What the task requires. In the data below, find the line containing "right hip: (974, 401, 9)", then set down that line and every later line up to and including the line containing "right shoulder: (871, 224, 3)", exactly.

*** Opening of Source information ***

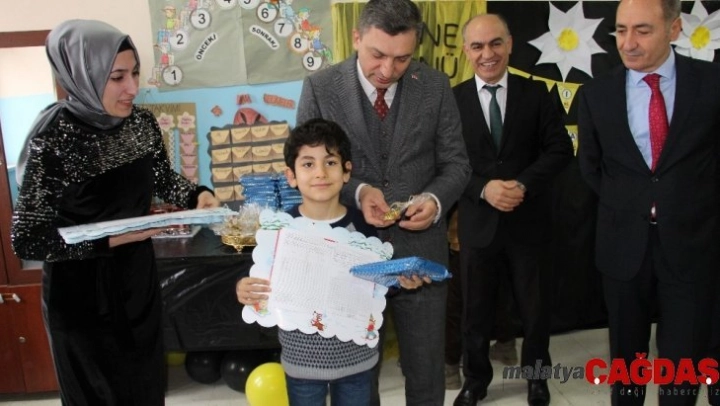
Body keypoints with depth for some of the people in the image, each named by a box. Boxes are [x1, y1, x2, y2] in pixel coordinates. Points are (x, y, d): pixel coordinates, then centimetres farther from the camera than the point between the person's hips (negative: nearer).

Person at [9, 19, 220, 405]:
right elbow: (26, 239, -20)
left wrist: (198, 195, -8)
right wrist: (112, 238, -28)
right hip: (81, 292, -5)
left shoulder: (143, 122, -6)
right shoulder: (54, 138, -23)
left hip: (138, 277, 5)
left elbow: (163, 179, 11)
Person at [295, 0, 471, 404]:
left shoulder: (436, 86, -3)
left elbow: (456, 163, 2)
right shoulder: (320, 87, -7)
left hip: (420, 252, 1)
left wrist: (435, 200, -19)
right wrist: (357, 191, -21)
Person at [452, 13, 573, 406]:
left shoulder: (535, 93, 0)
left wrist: (524, 184, -18)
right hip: (477, 222, -1)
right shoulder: (453, 100, -4)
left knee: (535, 307, 16)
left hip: (528, 221, 1)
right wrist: (483, 188, -21)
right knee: (476, 309, 14)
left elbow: (560, 148, -3)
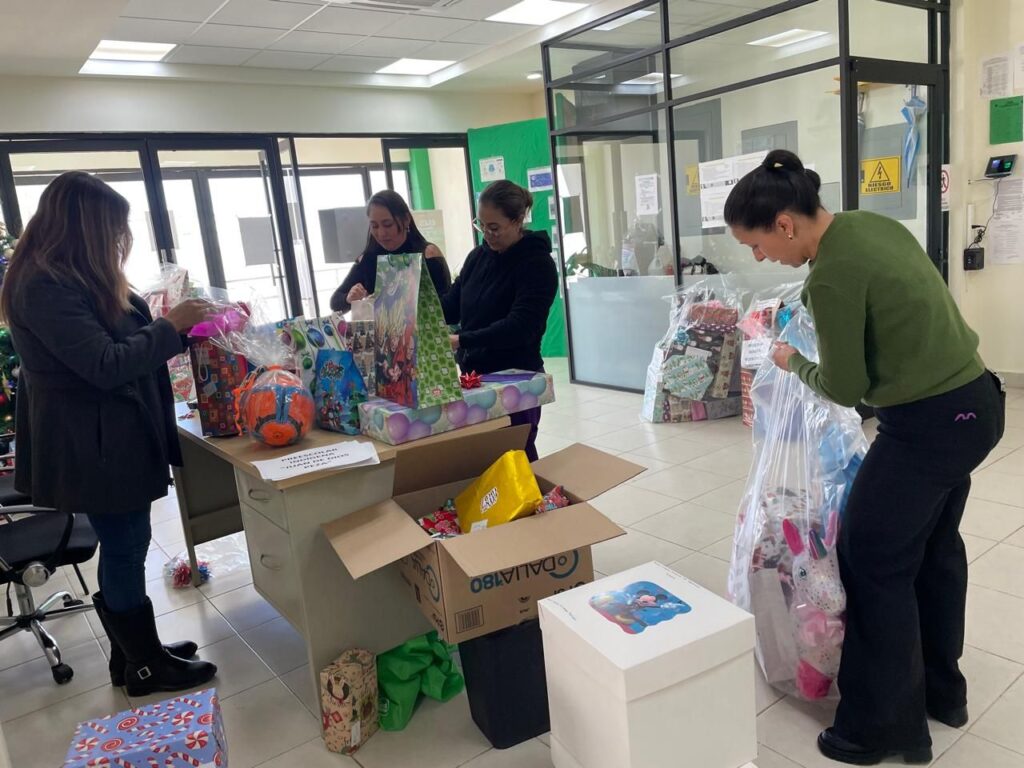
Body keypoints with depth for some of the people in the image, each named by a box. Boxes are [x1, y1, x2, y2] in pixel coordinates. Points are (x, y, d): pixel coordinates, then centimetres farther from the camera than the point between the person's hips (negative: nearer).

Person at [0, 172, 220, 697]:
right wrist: (171, 326, -16)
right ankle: (146, 667, 19)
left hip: (112, 437, 10)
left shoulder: (73, 279, 11)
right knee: (125, 550, 2)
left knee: (124, 548, 17)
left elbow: (126, 341, 17)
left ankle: (132, 653, 32)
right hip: (92, 445, -10)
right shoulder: (43, 286, -20)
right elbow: (105, 365, -24)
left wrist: (176, 324, 7)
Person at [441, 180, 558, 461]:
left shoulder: (537, 263, -12)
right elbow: (451, 306, 9)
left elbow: (519, 327, -23)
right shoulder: (478, 256, 9)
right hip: (474, 376, 6)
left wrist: (461, 341, -30)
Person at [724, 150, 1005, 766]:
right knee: (934, 549, 21)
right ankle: (941, 692, 40)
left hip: (929, 425, -9)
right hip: (974, 401, 9)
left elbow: (845, 388, -13)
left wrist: (793, 364, 4)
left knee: (873, 562, 4)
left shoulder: (832, 276, -23)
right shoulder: (871, 224, 3)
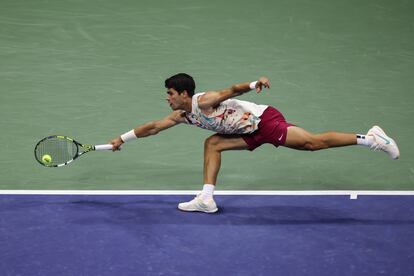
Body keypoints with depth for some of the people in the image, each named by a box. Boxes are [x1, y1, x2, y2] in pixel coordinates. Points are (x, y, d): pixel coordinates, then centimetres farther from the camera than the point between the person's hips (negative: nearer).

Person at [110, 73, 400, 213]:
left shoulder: (204, 101, -16)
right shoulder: (182, 115, 9)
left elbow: (232, 90, -30)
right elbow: (153, 126, 16)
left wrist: (253, 84, -48)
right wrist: (124, 138, 16)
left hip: (264, 120, -9)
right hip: (252, 132, 9)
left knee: (313, 142, -15)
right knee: (212, 144, 3)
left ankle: (369, 138, -14)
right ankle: (207, 198, -2)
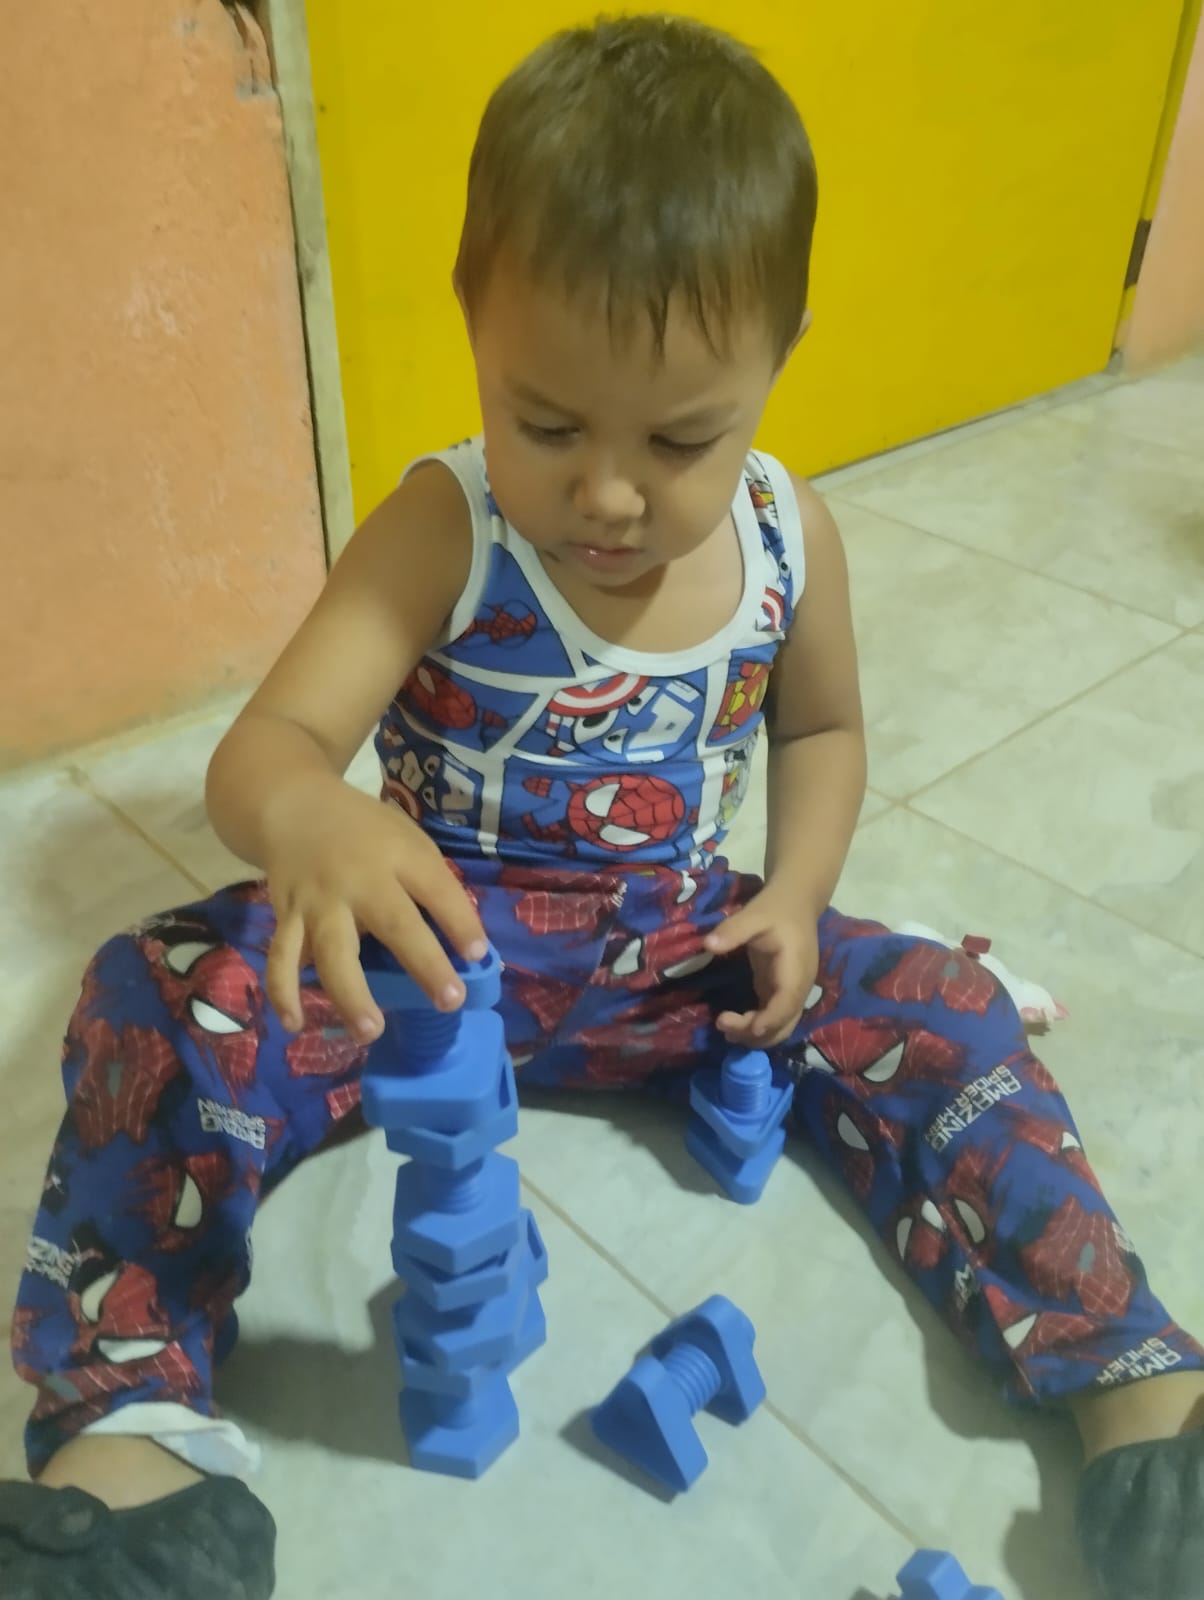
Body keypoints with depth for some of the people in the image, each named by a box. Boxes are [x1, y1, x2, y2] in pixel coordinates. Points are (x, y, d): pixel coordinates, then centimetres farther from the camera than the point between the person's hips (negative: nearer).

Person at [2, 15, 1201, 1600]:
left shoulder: (788, 535, -9)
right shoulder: (444, 533, -21)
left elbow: (821, 726, 9)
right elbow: (265, 743, -30)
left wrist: (793, 897, -9)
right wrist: (308, 818, -56)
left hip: (680, 949, 3)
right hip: (445, 944, -2)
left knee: (936, 1014, -14)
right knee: (160, 999, -23)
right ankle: (132, 1425, -16)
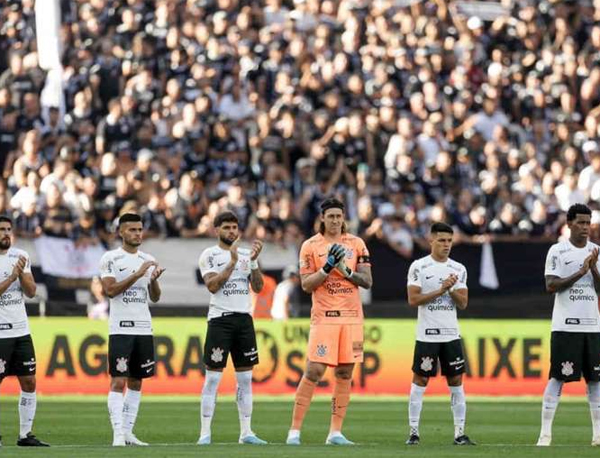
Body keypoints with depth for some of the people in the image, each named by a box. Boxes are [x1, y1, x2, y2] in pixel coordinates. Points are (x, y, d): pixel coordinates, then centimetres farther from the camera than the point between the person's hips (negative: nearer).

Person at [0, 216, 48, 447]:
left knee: (29, 382, 4)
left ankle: (25, 434, 9)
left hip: (21, 330, 6)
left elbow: (31, 292, 7)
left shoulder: (21, 256, 10)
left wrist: (22, 273, -10)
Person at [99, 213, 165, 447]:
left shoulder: (148, 260, 13)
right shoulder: (110, 259, -3)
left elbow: (155, 297, 13)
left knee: (136, 381, 7)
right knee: (118, 381, -10)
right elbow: (110, 290, -14)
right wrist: (137, 274, -18)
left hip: (144, 328, 6)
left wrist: (154, 279, -7)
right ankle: (118, 433, -13)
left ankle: (128, 431, 11)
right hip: (120, 329, -6)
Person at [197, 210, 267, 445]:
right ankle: (205, 433, -5)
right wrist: (233, 262, -17)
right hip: (220, 318, -5)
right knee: (213, 377, -6)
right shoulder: (209, 255, 0)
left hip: (244, 318, 5)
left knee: (245, 378, 5)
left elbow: (258, 287, 6)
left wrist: (254, 260, -6)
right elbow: (212, 285, -13)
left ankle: (246, 432, 9)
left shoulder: (247, 254, 13)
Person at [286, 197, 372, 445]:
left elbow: (367, 281, 5)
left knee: (345, 374, 3)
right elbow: (306, 285, -3)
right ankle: (294, 430, -6)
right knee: (314, 371, -10)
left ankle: (335, 432, 7)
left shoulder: (356, 244, 9)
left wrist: (346, 270, -10)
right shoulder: (310, 246, 2)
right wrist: (327, 267, -15)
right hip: (324, 317, -3)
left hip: (352, 316, 3)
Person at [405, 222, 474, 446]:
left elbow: (463, 303, 5)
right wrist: (440, 290, -16)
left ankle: (459, 433, 4)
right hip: (427, 335, -4)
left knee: (456, 381, 2)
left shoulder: (458, 269, 9)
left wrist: (451, 290, -13)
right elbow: (413, 299, -11)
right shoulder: (418, 267, -3)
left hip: (451, 334, 4)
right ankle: (414, 432, 5)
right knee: (420, 381, -1)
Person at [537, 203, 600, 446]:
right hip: (565, 324, -5)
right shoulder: (557, 251, -2)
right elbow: (551, 286, -10)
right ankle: (545, 432, -5)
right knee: (558, 377, -7)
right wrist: (579, 273, -15)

*** Close of Source information ***

Exercise response.
right hip: (974, 401, 9)
left elbow: (845, 388, -13)
left wrist: (793, 364, 4)
left knee: (873, 562, 4)
left shoulder: (832, 276, -23)
right shoulder: (871, 224, 3)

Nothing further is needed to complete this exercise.